Dead or Alive by Tom Clancy and Grant Blackwood
I haven’t enjoyed a Tom Clancy book since Executive Orders. It seems over the later few years, Clancy has paid more attention to form than substance. Wordy descriptions, throw-away characters and slow-moving plots have become the new standard. It is almost as if there is a word length requirement, but a miserly hoarding of story telling, as if he is always saving something for the next book. He doesn’t lay it all on the line like he used to.
A few years ago, Clancy tried to move on from Jack Ryan, leaving him in the Oval Office and putting the next generation of characters in the limelight. For me, it never worked. The new characters lacked depth and realism. And they swear all the time, a downer for me. I never came to like any of them, much less love, like I did Jack Ryan. The descriptions I once enjoyed became tedious. The plots moved so slowly, I had no trouble putting the book down and going to sleep. No more all night sessions. I will still pull all nighters with the old books.
In Dead or Alive, Clancy tries to draw the old readers back in by having the old standbys, Jack Ryan, John Clark and Ding Chavez, come back for cameo appearances.
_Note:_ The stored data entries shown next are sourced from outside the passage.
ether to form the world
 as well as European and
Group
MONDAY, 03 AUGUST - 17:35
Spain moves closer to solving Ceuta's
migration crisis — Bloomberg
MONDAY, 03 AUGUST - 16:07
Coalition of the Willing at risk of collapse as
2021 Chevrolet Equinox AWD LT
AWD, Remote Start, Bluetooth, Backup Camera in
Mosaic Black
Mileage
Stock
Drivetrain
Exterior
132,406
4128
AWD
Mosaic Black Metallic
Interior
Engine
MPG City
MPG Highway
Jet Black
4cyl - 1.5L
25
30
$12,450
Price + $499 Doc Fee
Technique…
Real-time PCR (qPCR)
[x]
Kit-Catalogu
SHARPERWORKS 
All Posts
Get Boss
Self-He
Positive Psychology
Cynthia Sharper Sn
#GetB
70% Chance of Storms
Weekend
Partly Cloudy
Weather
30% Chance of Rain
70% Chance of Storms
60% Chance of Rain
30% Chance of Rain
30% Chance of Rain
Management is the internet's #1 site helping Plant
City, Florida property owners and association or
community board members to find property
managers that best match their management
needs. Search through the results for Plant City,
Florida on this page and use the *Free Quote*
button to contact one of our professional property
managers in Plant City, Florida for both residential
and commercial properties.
He gives them things to do, but most of the time they are standing back, watching the young kids run the show. It all seems contrived, right down to Clark and Chavez being pulled off their flight home just to retirement to watch another Rainbow Six raid. They left their wives on the plane in London to go watch a bunch of guys take down a bunch of bad guys in Libya. Just watch, mind you. They weren’t needed for the planning or set up. It was as if the raid couldn’t be included in the storyline unless they were there to watch it, like the new commanders needed permission or a good luck charm. Their wives should have left them in disgust.
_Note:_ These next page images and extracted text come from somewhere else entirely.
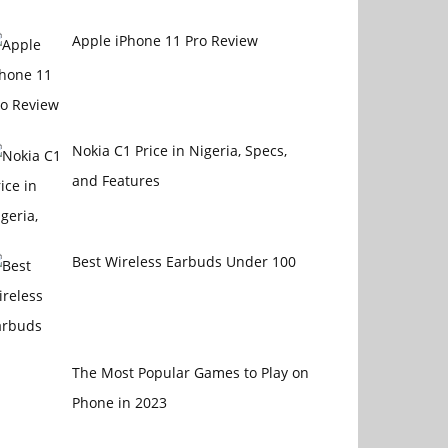
4470
Apple iPhone 11 Pro Review
Nokia C1 Price in Nigeria, Specs,
and Features
Best Wireless Earbuds Under 100
The Most Popular Games to Play on
Phone in 2023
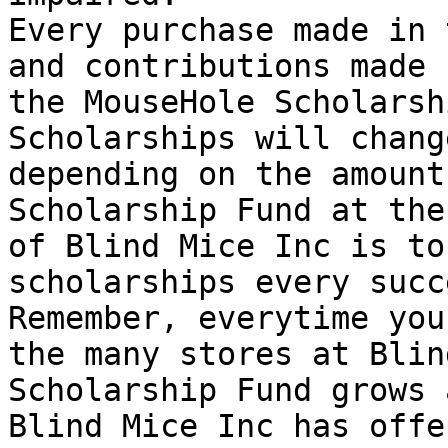
Every purchase made in 
and contributions made 
the MouseHole Scholarsh
Scholarships will chang
depending on the amount
Scholarship Fund at the
of Blind Mice Inc is to
scholarships every succ
Remember, everytime you
the many stores at Blin
Scholarship Fund grows 
Blind Mice Inc has offe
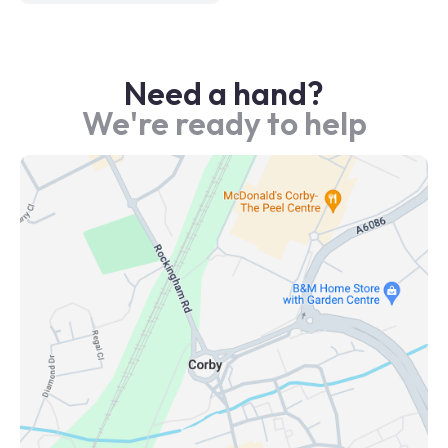
Need a hand?
We're ready to help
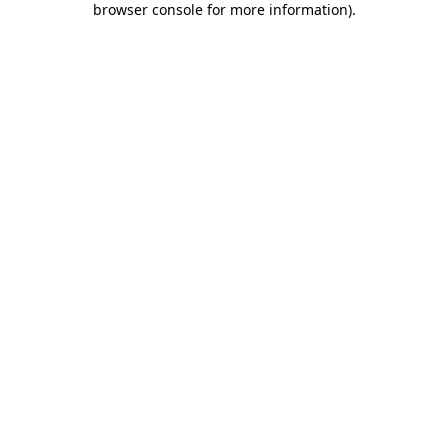
browser console for more information)
.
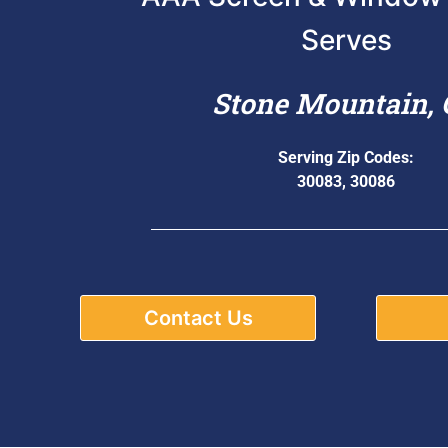
Serves
Stone Mountain,
Serving Zip Codes:
30083, 30086
Contact Us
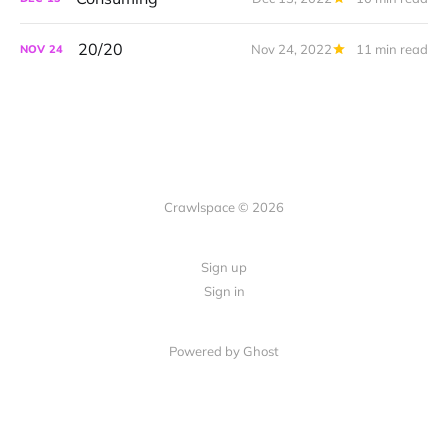
20/20
Nov 24, 2022
11 min read
NOV
24
Crawlspace © 2026
Sign up
Sign in
Powered by Ghost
Not much else is better in this book. I enjoyed the little bits of Jack Ryan trying to decide whether to run for the presidency again. I think one of the hardest jobs to retire from must be President of the United States. One day you are the inner circle and the next you only get to read about it in the papers. It must be very hard to quietly leave the stage to someone you feel is incompetent. The writing of the Jack Ryan subplot displays this clearly. The rest? Cheesy as Wisconsin in the fall.
I hadn’t planned on even reading this Clancy book. I only did because my son bought it and it was sitting on my Kindle. Turns out he didn’t even finish it. I should have followed his lead. Seems he knows something Clancy and I don’t – when to stop.